Se o Relator verificar que algum, ou alguns deles, não foram preenchidos, pode proferir decisão sumária de não conhecimento, conforme resulta do n.º 1 do artigo 78º-A da LTC.
3. Quanto à primeira questão colocada pelo recorrente, importa notar que se atentarmos no modo como o recorrente configurou esta parte do objecto do recurso, podemos concluir que o mesmo se limita a discordar da própria decisão jurisdicional e, em especial, do grau de fundamentação da mesma. Porém, não pode dizer-se que o recorrente tenha imputado uma determinada contradição da norma extraída do n.º 2 do artigo 410º do CPP com a Lei Fundamental. Sucede apenas que aquele considera que a fundamentação não foi suficientemente desenvolvida e inequívoca.
Ora, o Tribunal Constitucional não pode conhecer de tal questão, na medida em que não dispõe de poderes para sindicar este tipo de juízo, estritamente concebido no plano do Direito infra-constitucional.

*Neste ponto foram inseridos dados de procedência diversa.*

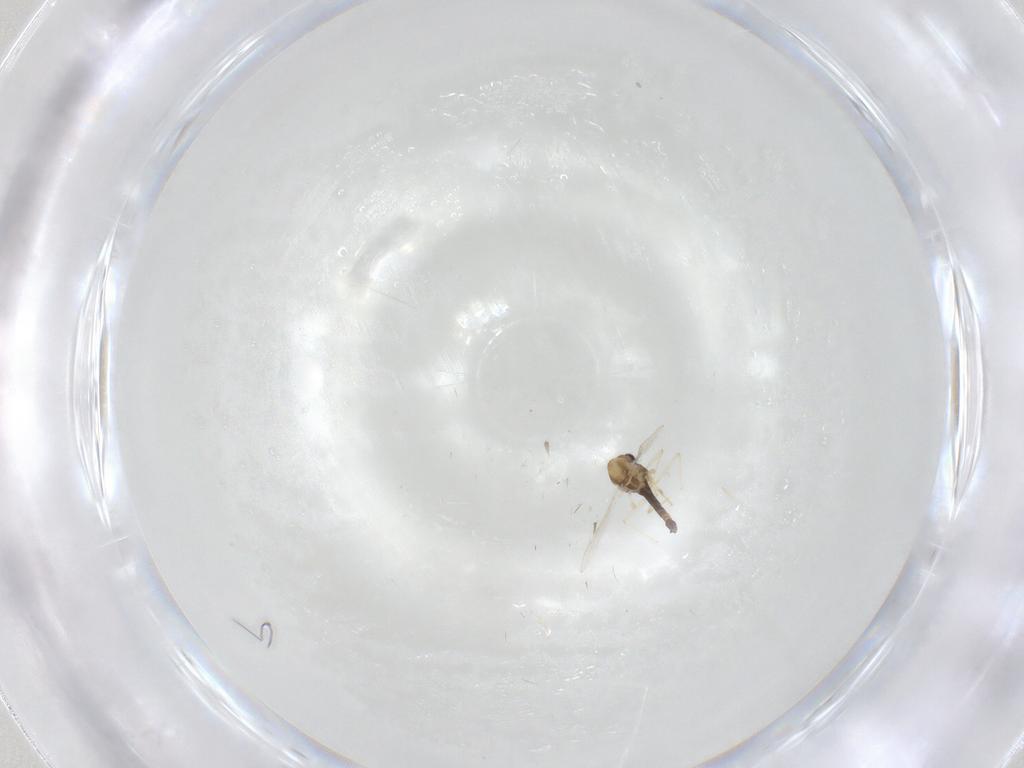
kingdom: Animalia
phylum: Arthropoda
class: Insecta
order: Diptera
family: Chironomidae
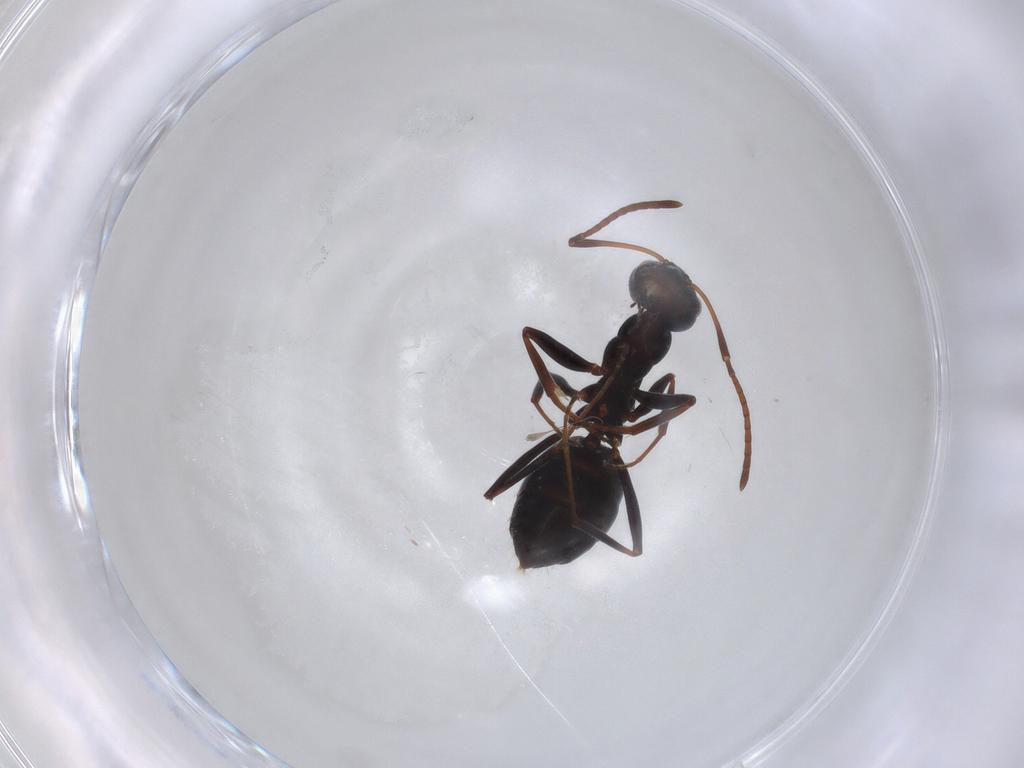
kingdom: Animalia
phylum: Arthropoda
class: Insecta
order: Hymenoptera
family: Formicidae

Acresce ainda que a decisão recorrida nem sequer aplicou o n.º 2 do artigo 410º do CPP no sentido de que a fundamentação de uma decisão jurisdicional não deve ser feita de “modo a permitir aos sujeitos processuais e ao tribunal superior o exame do processo lógico ou racional que lhe subjaz, pela via do recurso, da matéria de facto”. Pelo contrário, pode ler-se na decisão recorrida, proferida pelo Supremo Tribunal de Justiça:
“A lei adjectiva penal manda rejeitar o recurso sempre que se verifique causa que devia ter determinado a sua não admissão nos termos do n.º 2 do artigo 414° — artigo 420°, n.º 1, alínea b), redacção dada pela Lei n.º 48/07, de 29 Agosto, redacção igual à pré-vigente.
Primeira causa de não admissão do recurso prevista no n.º 2 do artigo 4 14°, é a da irrecorribilidade da decisão.
Vem este Supremo Tribunal de Justiça entendendo, maioritariamente, que a decisão proferida em recurso que, mantendo a qualificação jurídica dos factos, reduz a pena imposta, deve ser considerada confirmatória, porquanto não seria compreensível que, mostrando-se as instâncias consonantes quanto à qualificação jurídica dos factos, o arguido tivesse que conformar-se com a decisão que mantém a pena, mas já pudesse impugná-la caso a pena fosse objecto de redução.
Mais vem entendendo que no caso de sucessão de leis processuais, em matéria de recursos, é aplicável a lei vigente à data da decisão de 1a instância, entendimento a que chegou no Acórdão de Fixação de Jurisprudência n.º 3/09, de 09.02.18, publicado no DR, I Série, de 09.03.19, decisão que não posterga as garantias de defesa dos arguidos, designadamente o direito ao recurso constitucionalmente consagrado, tanto mais que este direito apenas exige o duplo grau de jurisdição, não se confundindo com o duplo grau de recurso.
No caso vertente estamos perante decisão confirmatória proferida pelo Tribunal da Relação, sendo as penas aplicadas não superiores a 8 anos de prisão, razão pela qual é a mesma irrecorrível nos termos dos artigos 432°, n.º 1, alínea b) e 400°, 1, alínea f), do Código de Processo Penal, na redacção dada pelo Lei n.º 48/07, de 29 de Agosto, consabido que a decisão de 1ª instância foi prolatada em 2 de Abril de 2009, isto é, após publicação e entrada em vigor daquela lei.” (fls. 3171)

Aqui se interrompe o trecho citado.